> Problem to work on: Transcribe, line for line and without alteration, all of the text read from the pages in the listing below, omitting the pictures themselves.

> Supplied information:

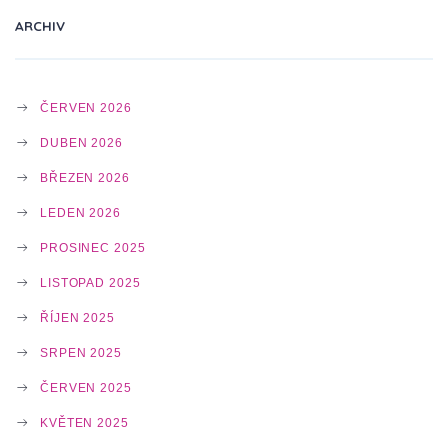
T
ARCHIV
I
ČERVEN 2026
O
DUBEN 2026
BŘEZEN 2026
N
LEDEN 2026
PROSINEC 2025
LISTOPAD 2025
ŘÍJEN 2025
SRPEN 2025
ČERVEN 2025
KVĚTEN 2025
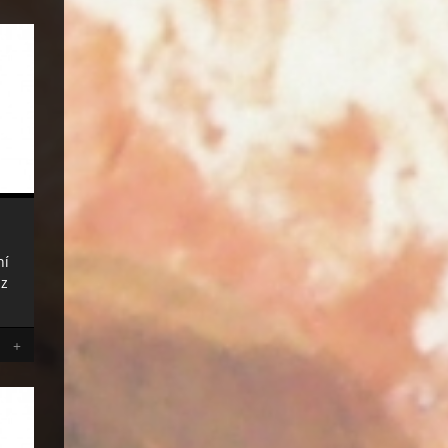
ní
 z
+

> Exercise result:
T
ARCHIV
I
ČERVEN 2026
O
DUBEN 2026
BŘEZEN 2026
N
LEDEN 2026
PROSINEC 2025
LISTOPAD 2025
ŘÍJEN 2025
SRPEN 2025
ČERVEN 2025
KVĚTEN 2025
ní
 z
+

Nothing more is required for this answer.